16. A heat transfer method for a light emitting diode device, the method comprising:

operating one or more light emitting diode modules to emit light, the light emitting diode modules generating heat during operation;

transferring heat from the light emitting diode modules to a vapor chamber;

dispersing heat transferred from the light emitting diode modules throughout an enclosed space of the vapor chamber;

transferring heat from the vapor chamber to a heat sink that is an integrated part of a housing for the one or more light emitting diode modules; and

dispersing heat from the heat sink,

wherein the vapor chamber is adapted to disperse heat from the light emitting diode modules so as to form a temperature field on the heat sink to thereby provide heat dissipation.

17. The method of claim 16, wherein:

the heat sink and the vapor chamber collectively define an enclosed space to disperse heat in the vapor chamber and to form a temperature field on the heat sink to thereby provide heat dissipation, and

the light emitting diode modules are attached to the housing adjacent to the vapor chamber and each light emitting diode module comprises one or more light emitting diode components adapted to emit light.

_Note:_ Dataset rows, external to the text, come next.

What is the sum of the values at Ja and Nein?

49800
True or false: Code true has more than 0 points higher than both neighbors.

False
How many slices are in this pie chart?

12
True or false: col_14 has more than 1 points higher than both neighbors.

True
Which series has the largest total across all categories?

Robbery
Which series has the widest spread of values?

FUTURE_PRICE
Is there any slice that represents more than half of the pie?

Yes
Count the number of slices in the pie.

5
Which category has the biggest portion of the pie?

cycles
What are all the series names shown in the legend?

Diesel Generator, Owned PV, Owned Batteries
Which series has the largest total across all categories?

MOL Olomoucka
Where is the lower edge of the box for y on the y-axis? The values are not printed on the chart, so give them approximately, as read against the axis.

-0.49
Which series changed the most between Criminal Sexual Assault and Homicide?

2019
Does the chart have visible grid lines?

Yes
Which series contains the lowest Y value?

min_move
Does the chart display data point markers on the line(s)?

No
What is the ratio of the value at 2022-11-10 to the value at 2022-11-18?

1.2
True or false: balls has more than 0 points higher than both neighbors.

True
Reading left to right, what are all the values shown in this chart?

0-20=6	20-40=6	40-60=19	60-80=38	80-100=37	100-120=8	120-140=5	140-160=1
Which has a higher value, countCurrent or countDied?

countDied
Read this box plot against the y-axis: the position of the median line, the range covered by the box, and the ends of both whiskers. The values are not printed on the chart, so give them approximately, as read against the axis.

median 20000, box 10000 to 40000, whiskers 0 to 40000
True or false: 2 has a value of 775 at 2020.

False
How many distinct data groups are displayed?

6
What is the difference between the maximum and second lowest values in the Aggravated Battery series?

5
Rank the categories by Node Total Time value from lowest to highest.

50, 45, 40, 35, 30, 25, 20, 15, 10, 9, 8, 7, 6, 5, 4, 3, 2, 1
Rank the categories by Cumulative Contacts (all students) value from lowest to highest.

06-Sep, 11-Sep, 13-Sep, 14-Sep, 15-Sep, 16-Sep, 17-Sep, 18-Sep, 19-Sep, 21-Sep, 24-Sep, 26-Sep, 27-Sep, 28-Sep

18. The method of claim 16, wherein: the light emitting diode modules are waterproof, and the heat sink is waterproof.

19. The method of claim 16, wherein an interior region of the enclosed space of the vapor chamber comprises an empty space that is filled with a fluid including at least one of water and alcohol.

20. The method of claim 16, wherein an interior region of the enclosed space of the vapor chamber comprises a porous material that is filled with a fluid including at least one of water and alcohol,

wherein the porous material operates with a capillary action to circulate the fluid within the enclosed space of the vapor chamber.